- Directed by: Brian Jun
- Written by: Roberts Dean Klein Stuart M. Pepper Michael Sausville
- Produced by: Lorena David Mark A. Roberts
- Starring: Eliza Dushku Brian Krause John Savage Gabriel Mann Michelle Horn Michael Welch Lee Garlington Brandon DeShazer
- Cinematography: Ryan Samul
- Release date: October 18, 2008 (Austin Film Festival);
- Country: United States
- Language: English

= The Coverup =

2008 film by Brian Jun

The Coverup, previously known as The Thacker Case, is a 2008 crime-thriller film directed by Brian Jun and starring Gabriel Mann and Eliza Dushku. The film is based on a true story.

==Plot==
In 1984, Kevin Thacker of Iowa is a repeat drunk driving offender, and when he is taken into the Marshalltown, Iowa, police station and questioned for his latest DUI, he attempts to escape. When he is found deceased in an alley behind the station, the town police report he attempted to jump from the roof of the station to a nearby building, a gap too far for him to clear. He fell, and was killed on impact.

However, the parents of Kevin Thacker disagree with this story. They suspect that he was murdered by Kendall Eldred, the police officer who questioned him. They seek the help of a personal injury attorney, Stuart M. Pepper, who works to find the evidence to prove that this was not an accidental death, but a deliberate murder and case of police brutality.

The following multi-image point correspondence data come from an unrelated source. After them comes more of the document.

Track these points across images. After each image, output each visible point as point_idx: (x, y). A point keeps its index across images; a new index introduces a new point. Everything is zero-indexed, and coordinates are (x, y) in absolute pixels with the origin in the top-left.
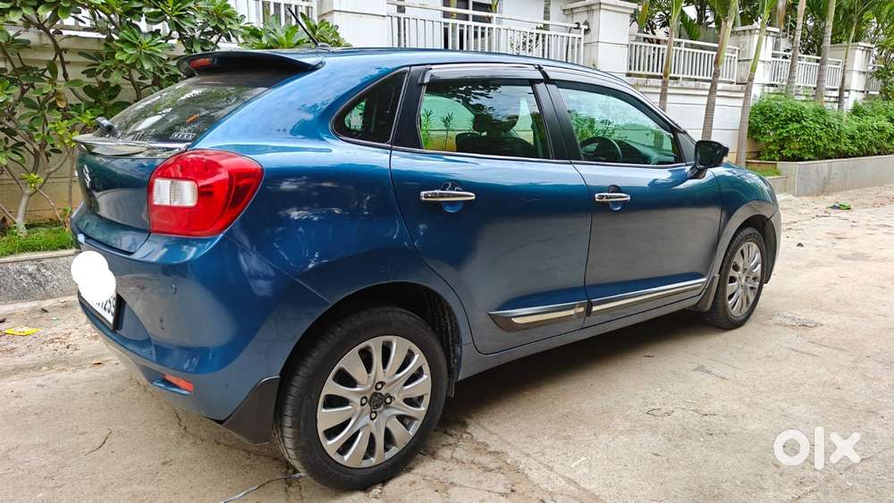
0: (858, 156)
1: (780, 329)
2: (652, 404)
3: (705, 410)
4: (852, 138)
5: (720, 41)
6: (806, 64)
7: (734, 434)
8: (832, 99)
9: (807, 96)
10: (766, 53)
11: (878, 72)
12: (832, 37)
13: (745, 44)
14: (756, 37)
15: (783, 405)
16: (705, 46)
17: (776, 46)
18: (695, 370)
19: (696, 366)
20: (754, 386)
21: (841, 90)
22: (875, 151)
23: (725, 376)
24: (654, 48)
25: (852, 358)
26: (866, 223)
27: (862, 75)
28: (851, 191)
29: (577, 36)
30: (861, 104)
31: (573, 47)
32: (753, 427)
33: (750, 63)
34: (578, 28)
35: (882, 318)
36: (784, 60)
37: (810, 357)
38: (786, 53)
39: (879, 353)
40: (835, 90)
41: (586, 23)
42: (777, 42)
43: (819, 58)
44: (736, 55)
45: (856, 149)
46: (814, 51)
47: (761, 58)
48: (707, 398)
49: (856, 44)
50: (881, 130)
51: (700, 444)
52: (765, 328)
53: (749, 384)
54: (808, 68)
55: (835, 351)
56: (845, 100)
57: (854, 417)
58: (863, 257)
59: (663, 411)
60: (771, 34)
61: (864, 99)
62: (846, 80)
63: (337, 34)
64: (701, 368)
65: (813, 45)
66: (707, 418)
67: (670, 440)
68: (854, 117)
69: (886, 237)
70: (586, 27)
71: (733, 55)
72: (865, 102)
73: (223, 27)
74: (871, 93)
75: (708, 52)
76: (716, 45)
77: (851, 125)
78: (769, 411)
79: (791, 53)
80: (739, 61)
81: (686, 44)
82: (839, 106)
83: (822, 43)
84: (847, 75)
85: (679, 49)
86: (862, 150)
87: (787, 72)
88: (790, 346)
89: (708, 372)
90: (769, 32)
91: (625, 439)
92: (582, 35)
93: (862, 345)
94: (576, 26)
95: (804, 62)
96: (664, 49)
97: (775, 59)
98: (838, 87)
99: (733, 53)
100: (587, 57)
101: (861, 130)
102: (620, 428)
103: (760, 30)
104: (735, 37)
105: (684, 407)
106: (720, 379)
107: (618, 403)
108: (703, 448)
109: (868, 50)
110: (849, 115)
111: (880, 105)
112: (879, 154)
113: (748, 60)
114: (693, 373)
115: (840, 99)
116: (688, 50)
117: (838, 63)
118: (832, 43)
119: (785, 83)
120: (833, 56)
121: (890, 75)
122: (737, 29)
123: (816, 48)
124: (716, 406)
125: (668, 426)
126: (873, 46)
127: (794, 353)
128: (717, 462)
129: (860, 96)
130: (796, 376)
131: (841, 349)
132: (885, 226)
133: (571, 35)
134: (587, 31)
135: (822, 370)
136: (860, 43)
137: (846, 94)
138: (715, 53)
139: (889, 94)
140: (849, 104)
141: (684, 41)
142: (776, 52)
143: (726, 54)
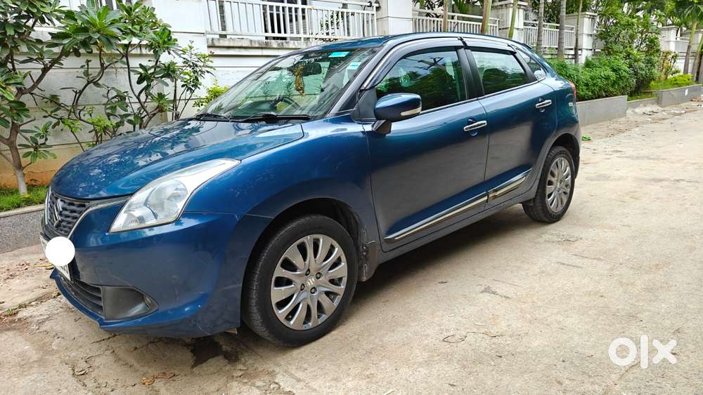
0: (592, 99)
1: (549, 245)
2: (447, 330)
3: (494, 332)
4: (587, 85)
5: (484, 14)
6: (549, 30)
7: (520, 353)
8: (570, 57)
9: (552, 54)
10: (519, 23)
11: (601, 34)
12: (567, 9)
13: (503, 15)
14: (511, 10)
15: (559, 318)
16: (472, 18)
17: (526, 17)
18: (482, 292)
19: (483, 288)
20: (533, 302)
21: (576, 49)
22: (604, 94)
23: (508, 295)
24: (434, 21)
25: (608, 267)
26: (603, 149)
27: (590, 37)
28: (590, 126)
29: (370, 12)
30: (590, 59)
31: (368, 21)
32: (536, 344)
33: (508, 31)
34: (370, 6)
35: (627, 228)
36: (533, 28)
37: (575, 269)
38: (534, 22)
39: (628, 259)
40: (572, 49)
41: (377, 2)
42: (526, 14)
43: (558, 25)
44: (497, 25)
45: (590, 93)
46: (554, 20)
47: (516, 26)
48: (494, 318)
49: (584, 13)
50: (607, 78)
51: (491, 368)
52: (538, 246)
53: (529, 300)
54: (551, 34)
55: (595, 261)
56: (579, 57)
57: (618, 323)
58: (606, 178)
59: (458, 337)
60: (522, 7)
61: (593, 55)
62: (579, 42)
63: (154, 16)
64: (487, 290)
65: (553, 15)
66: (495, 340)
67: (464, 367)
68: (587, 69)
69: (619, 160)
70: (377, 5)
71: (495, 25)
72: (594, 57)
73: (35, 11)
74: (597, 50)
75: (475, 23)
76: (481, 17)
77: (585, 76)
78: (548, 325)
79: (537, 22)
80: (500, 29)
81: (458, 17)
82: (575, 62)
83: (559, 14)
84: (579, 37)
85: (453, 21)
86: (595, 94)
87: (536, 37)
88: (558, 260)
89: (494, 293)
90: (520, 5)
91: (423, 371)
92: (374, 12)
93: (615, 254)
94: (369, 4)
95: (547, 28)
96: (441, 21)
97: (526, 27)
98: (573, 47)
99: (494, 23)
100: (380, 29)
101: (592, 78)
102: (420, 360)
103: (513, 4)
104: (494, 11)
105: (475, 330)
106: (504, 299)
107: (416, 333)
108: (494, 373)
109: (593, 18)
110: (583, 68)
111: (604, 58)
112: (607, 96)
113: (506, 28)
114: (481, 295)
115: (575, 56)
116: (460, 21)
117: (572, 29)
118: (567, 13)
119: (535, 45)
120: (568, 23)
121: (609, 35)
122: (496, 4)
123: (555, 18)
124: (502, 326)
125: (463, 353)
126: (596, 14)
127: (562, 267)
128: (507, 386)
129: (590, 54)
130: (566, 288)
131: (599, 259)
132: (617, 151)
133: (365, 12)
134: (378, 8)
135: (586, 281)
136: (587, 13)
137: (579, 52)
138: (481, 24)
139: (610, 50)
140: (582, 60)
141: (456, 15)
142: (526, 21)
143: (489, 25)
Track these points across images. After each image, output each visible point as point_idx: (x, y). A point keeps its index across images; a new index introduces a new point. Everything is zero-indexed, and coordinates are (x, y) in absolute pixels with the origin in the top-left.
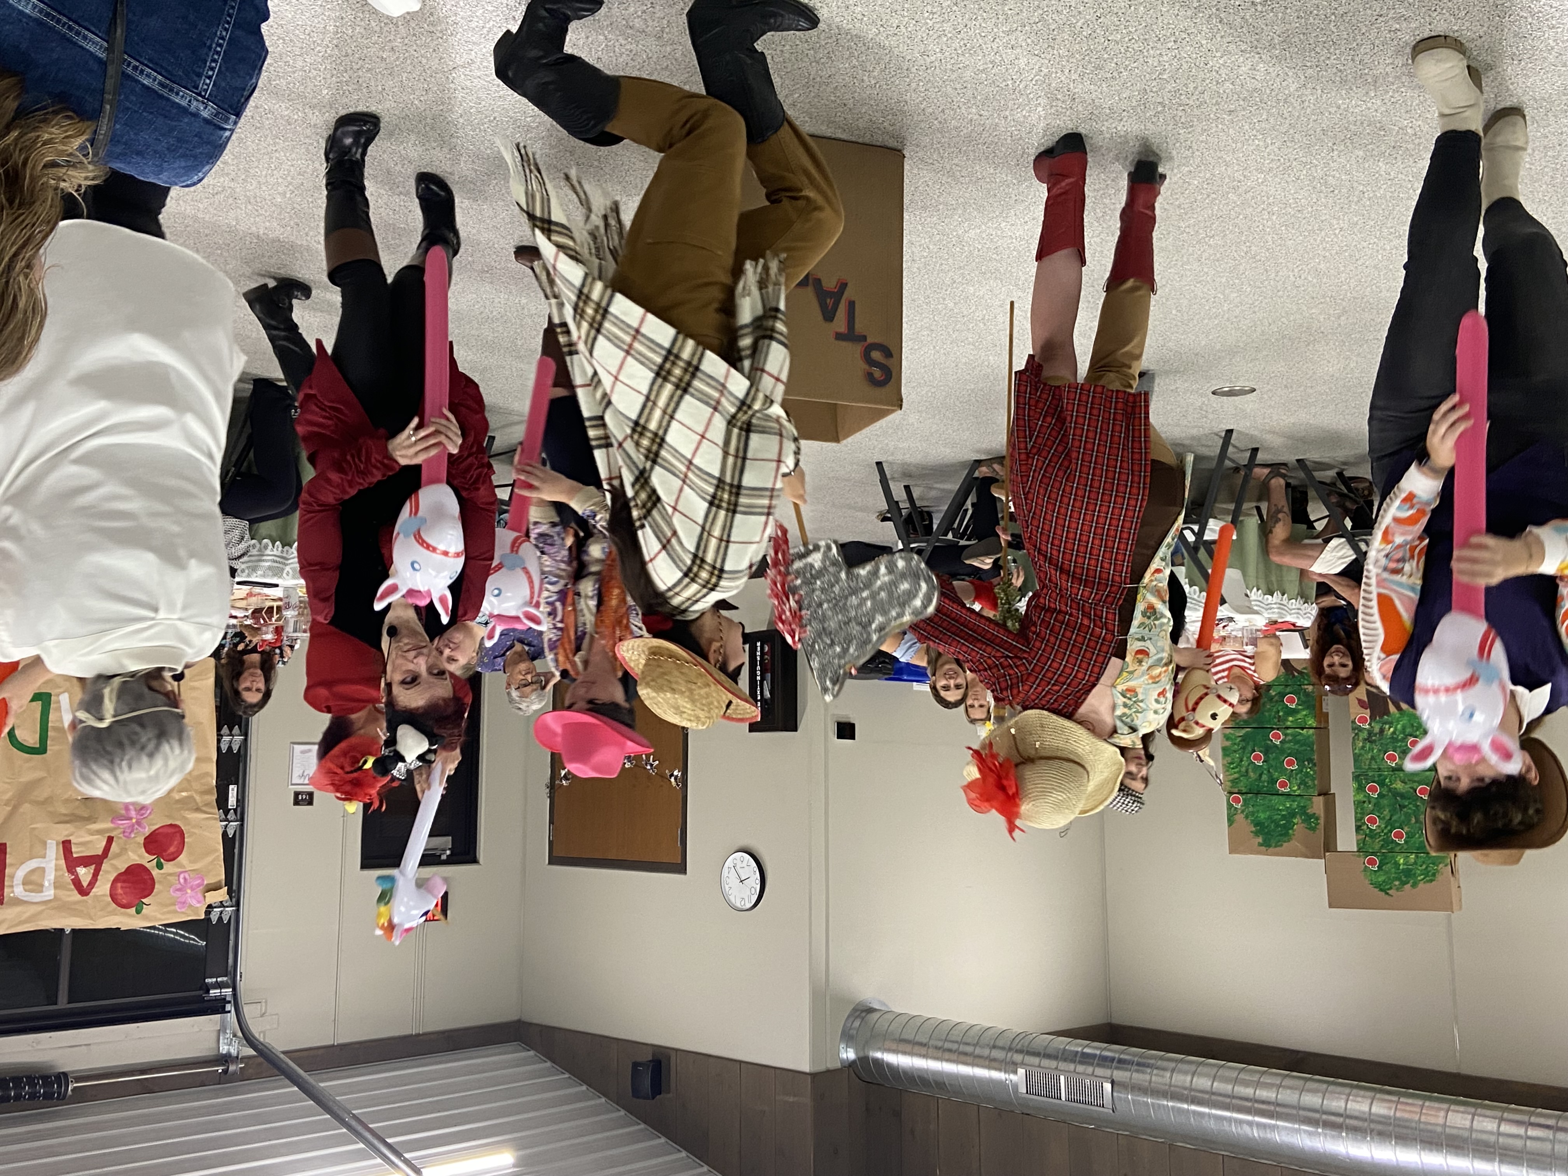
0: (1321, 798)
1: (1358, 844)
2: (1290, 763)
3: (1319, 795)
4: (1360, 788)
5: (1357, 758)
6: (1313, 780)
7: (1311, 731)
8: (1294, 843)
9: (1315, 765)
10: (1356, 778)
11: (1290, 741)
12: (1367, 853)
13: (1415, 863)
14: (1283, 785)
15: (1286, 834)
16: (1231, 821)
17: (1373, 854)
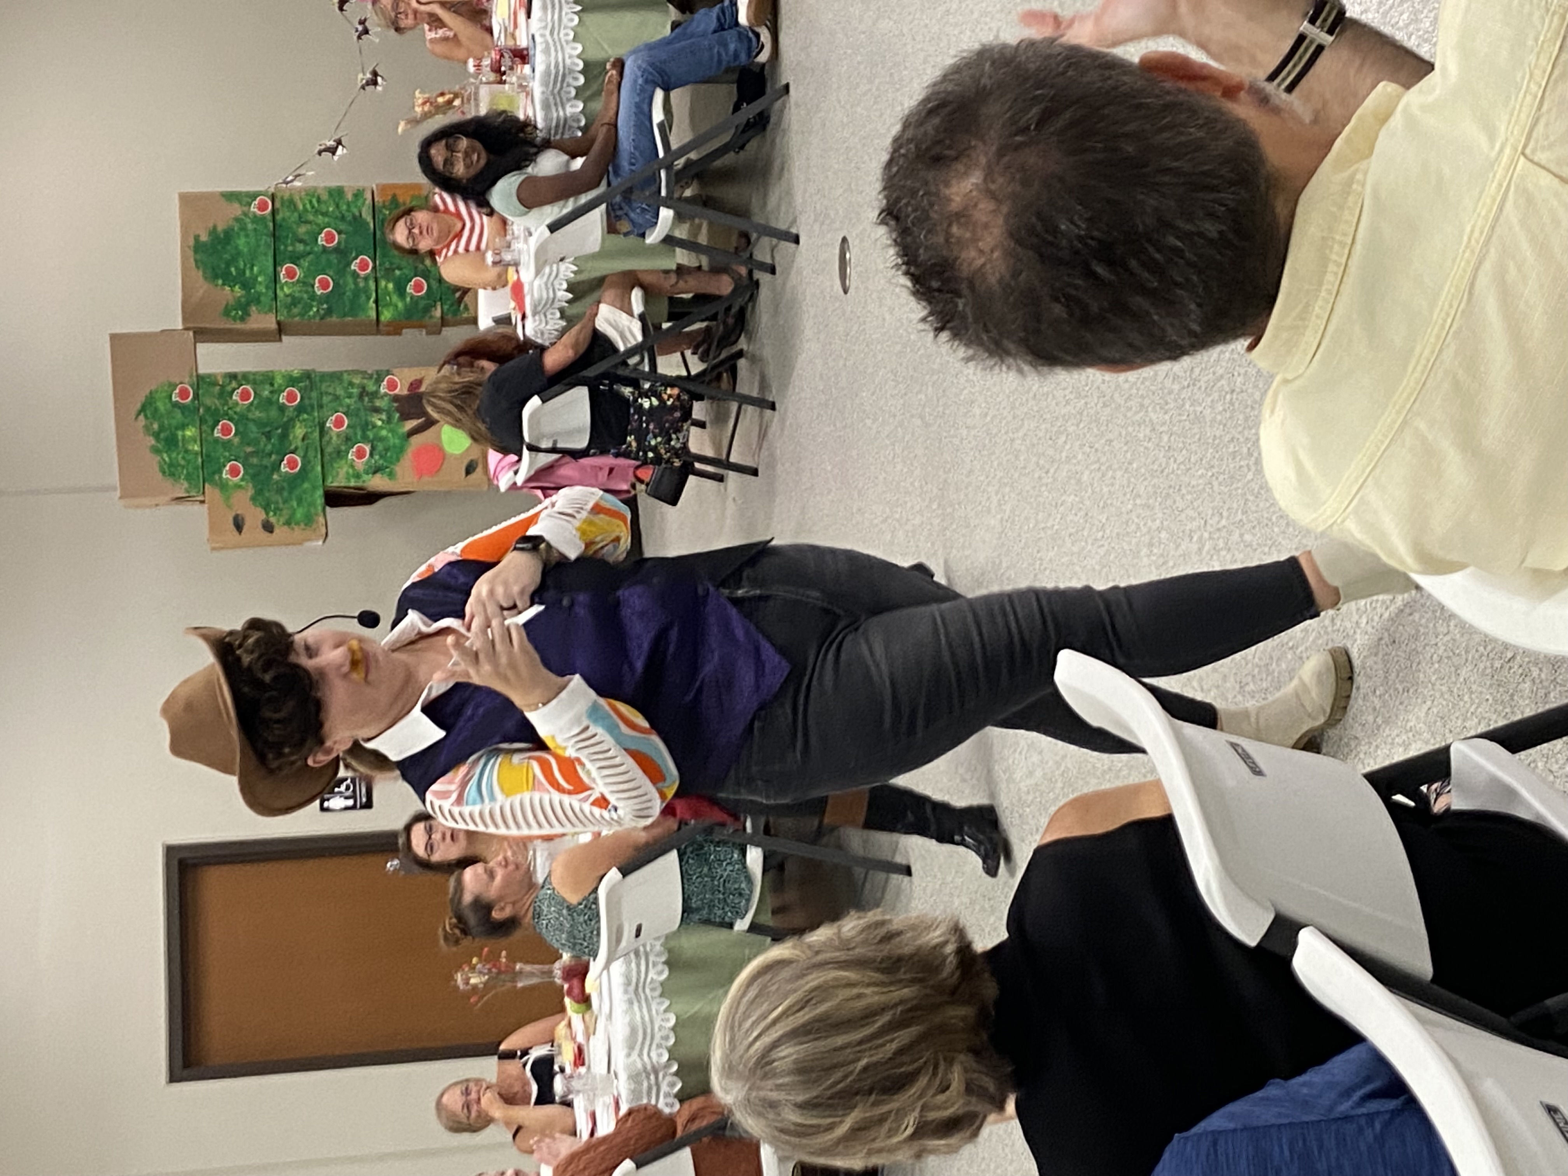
0: (274, 326)
1: (209, 376)
2: (324, 285)
3: (279, 323)
4: (292, 381)
5: (336, 377)
6: (302, 315)
7: (373, 314)
8: (202, 287)
9: (322, 318)
10: (307, 375)
11: (356, 284)
12: (197, 388)
13: (187, 451)
14: (290, 274)
15: (216, 277)
16: (230, 197)
17: (196, 396)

Attorney Pepper takes Eldred to court and uses evidence of Thacker's injuries, the crime scene itself, and time constraints around the time of death to disprove the possibility of Kevin Thacker falling from the rooftop. Pepper's arguments prove successful, and the court eventually finds Kendall Eldred guilty of the murder. It was all a massive cover-up made by the Marshalltown police department to hide the guilt of an officer. The truth came to light, and it was discovered that an unarmed, defenseless Kevin Thacker was killed in cold blood due to a blow from Officer Eldred.

==Cast==
- Gabriel Mann as Stu Pepper
- Eliza Dushku as Monica Wright
- John Savage as Thomas Thacker
- Michael Welch as Kevin Thacker
- Alison Brie as Grace

==Release==
The film wrapped production the middle of 2008 and made it around in the festival circuit having screenings in the Austin Film Festival, the Hollywood Film Festival, the St. Louis International Film Festival, and the Cedar Rapids Film Festival.